In its latest economic research outlook, Euler Hermes reports that the two mega events will create more inflation than growth for Brazil. Lack of infrastructure, chronic under-investment, protectionism, high levels of taxation and a complicated business environment prevent Brazil from fully benefitting from the additional economic activity these events will generate.

“While research on mega events has shown positive short-terms effects on real activity, there is often a negligible or even negative long-term result – and Brazil’s economy poses particular problems,” said Ludovic Subran, Euler Hermes’ chief economist. “Not only has the country been unable to reap the full economic benefits of the World Cup, it now faces significant inflation that is impacting Brazilians’ everyday lives.”

Preparations to serve as World Cup and Olympic host have not prevented a sharp slowdown of the country’s economy during the last three years, with the trend unlikely to change.
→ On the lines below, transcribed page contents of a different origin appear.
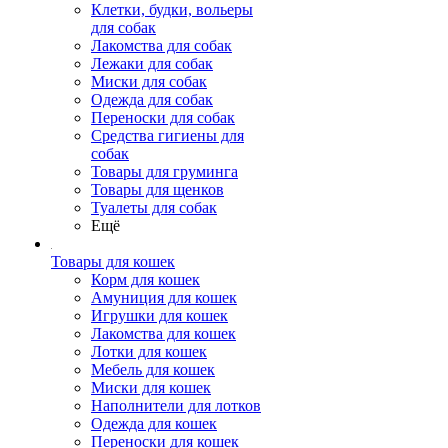
Клетки, будки, вольеры
для собак
Лакомства для собак
Лежаки для собак
Миски для собак
Одежда для собак
Переноски для собак
Средства гигиены для
собак
Товары для груминга
Товары для щенков
Туалеты для собак
Ещё
Товары для кошек
Корм для кошек
Амуниция для кошек
Игрушки для кошек
Лакомства для кошек
Лотки для кошек
Мебель для кошек
Миски для кошек
Наполнители для лотков
Одежда для кошек
Переноски для кошек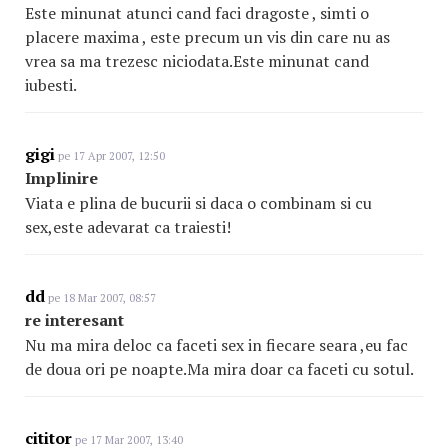
Este minunat atunci cand faci dragoste , simti o
placere maxima , este precum un vis din care nu as
vrea sa ma trezesc niciodata.Este minunat cand
iubesti.
gigi
pe 17 Apr 2007, 12:50
Implinire
Viata e plina de bucurii si daca o combinam si cu
sex,este adevarat ca traiesti!
dd
pe 18 Mar 2007, 08:57
re interesant
Nu ma mira deloc ca faceti sex in fiecare seara ,eu fac
de doua ori pe noapte.Ma mira doar ca faceti cu sotul.
cititor
pe 17 Mar 2007, 13:40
In 2014, Euler Hermes estimates that the positive impact of these events on real GDP growth will be limited to 0.2 percentage points (pp), at best. However, the impact on inflation could reach 0.5pp in 2014. Overall, the two events are expected to add around 2.5 percentage points (pp) to consumer price increases throughout the 2009-2016 period. The impact on economic activity is expected to decline gradually after 2014; consumer price effects could remain until 2020. The surge in inflation is already causing social unrest, which could result in deep structural reforms and a new political agenda.

In addition to increased inflation, other Brazil World Cup impacts include:

Minor impact on GDP and investment growth: Total infrastructure investment for the World Cup could reach BRL 26 billion (0.5% of GDP) between 2009 and 2014; spending for the Olympic Games is anticipated to be approximately BRL 12 billion (0.2% of GDP) between 2010-2016. These are small amounts relative to the country’s economy. From 2009-2013, Euler Hermes estimates the investments have only added 0.5pp-0.8pp on average per year to real investment growth, and 0.1pp-0.15pp per year to real GDP growth. The impact is expected to decline gradually after 2014.
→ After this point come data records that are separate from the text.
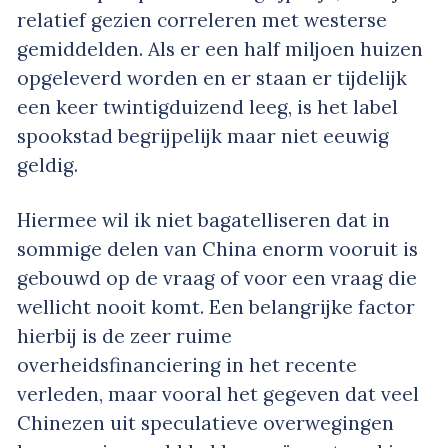
relatief gezien correleren met westerse
gemiddelden. Als er een half miljoen huizen
opgeleverd worden en er staan er tijdelijk
een keer twintigduizend leeg, is het label
spookstad begrijpelijk maar niet eeuwig
geldig.
Hiermee wil ik niet bagatelliseren dat in
sommige delen van China enorm vooruit is
gebouwd op de vraag of voor een vraag die
wellicht nooit komt. Een belangrijke factor
hierbij is de zeer ruime
overheidsfinanciering in het recente
verleden, maar vooral het gegeven dat veel
Chinezen uit speculatieve overwegingen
No long-lasting impact on employment: Authorities hope that the World Cup will generate about 700,000 jobs through 2014. With a Brazilian labour force estimated at over 100 million, the impact will be small, especially in the long run. Many new construction sector jobs will disappear once investment projects are concluded; tourism employment will be predominantly short-term and low-skilled.

Insolvencies to increase despite the mega events: Corporate insolvencies have been rising since 2011 as a consequence of the sharper-than-expected economic slowdown. The trend is predicted to continue due to the weakening of domestic demand, a tightening of monetary policy and rising bank interest rates. Euler Hermes expects that corporate insolvencies will increase by 9% in 2014 and a further 3% in 2015, despite the surge in infrastructure activity.

While these forecasts highlight Brazil’s inherent economic weaknesses, it’s not all bad news. The report predicts that no real estate bubble will be created in Brazil due to the mega events organisation. Additionally, the impact of the events on public finances will be limited and does not represent a major threat for fiscal figures; Euler Hermes estimates they will only add 1pp to the fiscal deficit for 2009-2016.

“As social unrest continues to grow in response to the surge in inflation, it would not be surprising to see the sporting calendar shape the political calendar during October’s presidential elections,” said Subran. “Ultimately, deep structural reforms could be the real mega event for the Brazilian economy.”